-- THE PROBLEM --
Transcribe every line of the records below verbatim, changing nothing.

Collected data
<<<<
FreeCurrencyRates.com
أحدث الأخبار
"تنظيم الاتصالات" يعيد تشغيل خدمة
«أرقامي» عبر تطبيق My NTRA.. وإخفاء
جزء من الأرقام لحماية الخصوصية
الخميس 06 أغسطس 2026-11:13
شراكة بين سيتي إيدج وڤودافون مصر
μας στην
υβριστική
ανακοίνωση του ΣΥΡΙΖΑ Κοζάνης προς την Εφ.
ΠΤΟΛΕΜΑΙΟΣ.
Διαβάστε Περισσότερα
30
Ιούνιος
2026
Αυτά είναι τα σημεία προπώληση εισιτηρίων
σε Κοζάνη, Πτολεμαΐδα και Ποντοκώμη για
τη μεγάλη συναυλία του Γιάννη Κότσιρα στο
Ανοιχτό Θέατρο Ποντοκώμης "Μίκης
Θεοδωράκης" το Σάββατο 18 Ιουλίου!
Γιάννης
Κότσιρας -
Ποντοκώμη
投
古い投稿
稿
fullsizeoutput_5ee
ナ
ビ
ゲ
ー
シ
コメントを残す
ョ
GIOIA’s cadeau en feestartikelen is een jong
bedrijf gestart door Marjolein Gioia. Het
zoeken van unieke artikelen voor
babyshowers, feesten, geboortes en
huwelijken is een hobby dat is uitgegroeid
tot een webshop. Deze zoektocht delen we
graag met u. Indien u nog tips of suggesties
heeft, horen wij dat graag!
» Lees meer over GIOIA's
>>>>
-- RESPONSE BOX --
FreeCurrencyRates.com
أحدث الأخبار
"تنظيم الاتصالات" يعيد تشغيل خدمة
«أرقامي» عبر تطبيق My NTRA.. وإخفاء
جزء من الأرقام لحماية الخصوصية
الخميس 06 أغسطس 2026-11:13
شراكة بين سيتي إيدج وڤودافون مصر
μας στην
υβριστική
ανακοίνωση του ΣΥΡΙΖΑ Κοζάνης προς την Εφ.
ΠΤΟΛΕΜΑΙΟΣ.
Διαβάστε Περισσότερα
30
Ιούνιος
2026
Αυτά είναι τα σημεία προπώληση εισιτηρίων
σε Κοζάνη, Πτολεμαΐδα και Ποντοκώμη για
τη μεγάλη συναυλία του Γιάννη Κότσιρα στο
Ανοιχτό Θέατρο Ποντοκώμης "Μίκης
Θεοδωράκης" το Σάββατο 18 Ιουλίου!
Γιάννης
Κότσιρας -
Ποντοκώμη
投
古い投稿
稿
fullsizeoutput_5ee
ナ
ビ
ゲ
ー
シ
コメントを残す
ョ
GIOIA’s cadeau en feestartikelen is een jong
bedrijf gestart door Marjolein Gioia. Het
zoeken van unieke artikelen voor
babyshowers, feesten, geboortes en
huwelijken is een hobby dat is uitgegroeid
tot een webshop. Deze zoektocht delen we
graag met u. Indien u nog tips of suggesties
heeft, horen wij dat graag!
» Lees meer over GIOIA's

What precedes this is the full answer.